** Opening Material for this task block **

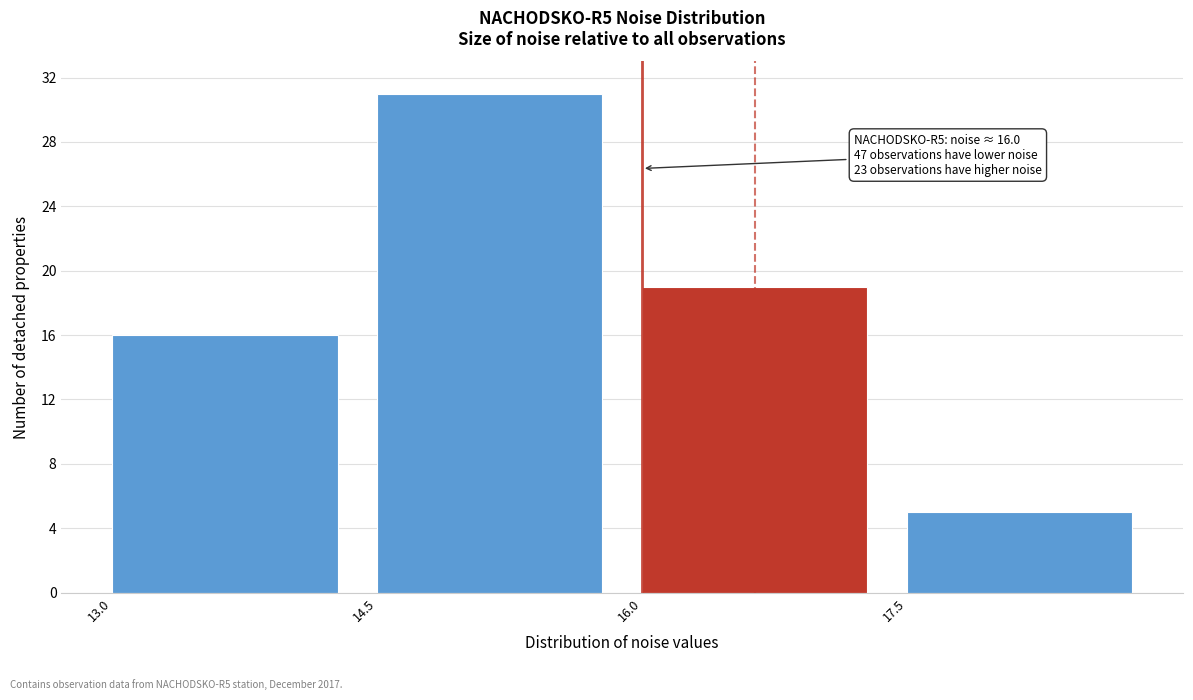

Which range on the x-axis has the tallest bar?

14.5 to 16.0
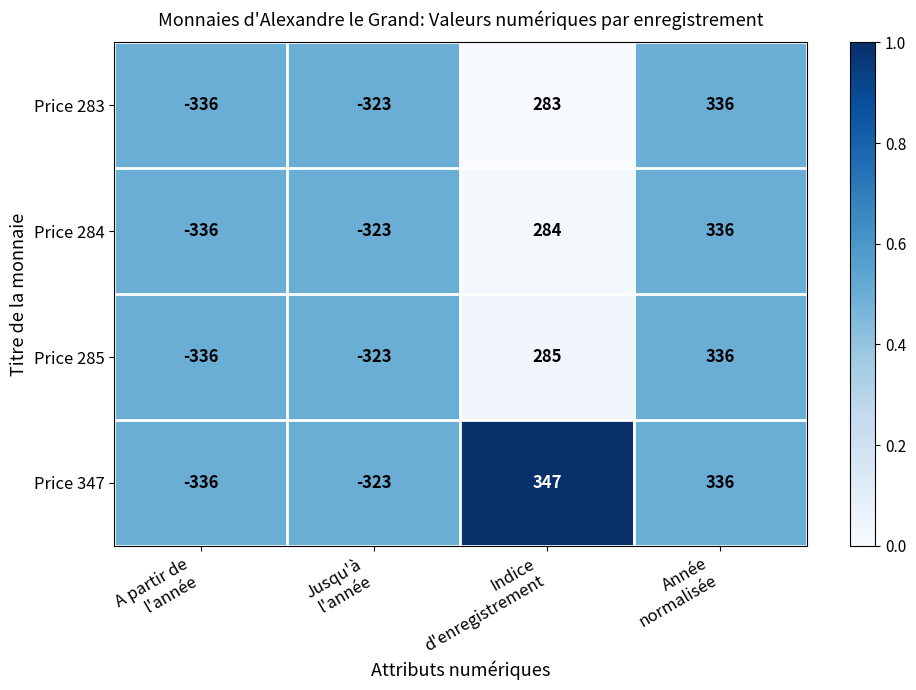

Which category has the lowest value across all series?

A partir de
l'année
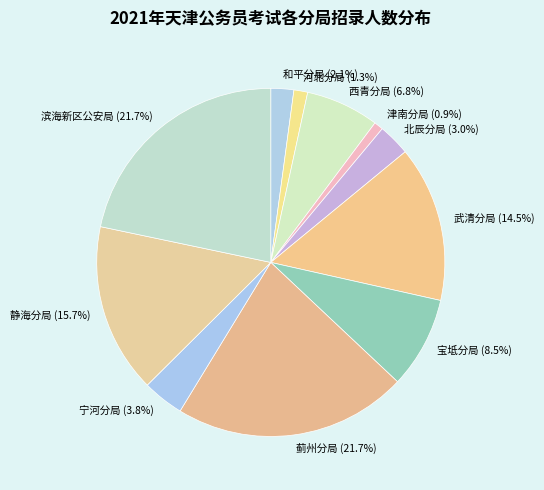

Do 和平分局 (2.1%) and 宝坻分局 (8.5%) together represent more than half of the pie?

No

** Closing Material for this task block **

> Assignment
Please copy the records above word for word, leaving out the pictures.

> Expected answer
Which range on the x-axis has the tallest bar?

14.5 to 16.0

Which category has the lowest value across all series?

A partir de
l'année

Do 和平分局 (2.1%) and 宝坻分局 (8.5%) together represent more than half of the pie?

No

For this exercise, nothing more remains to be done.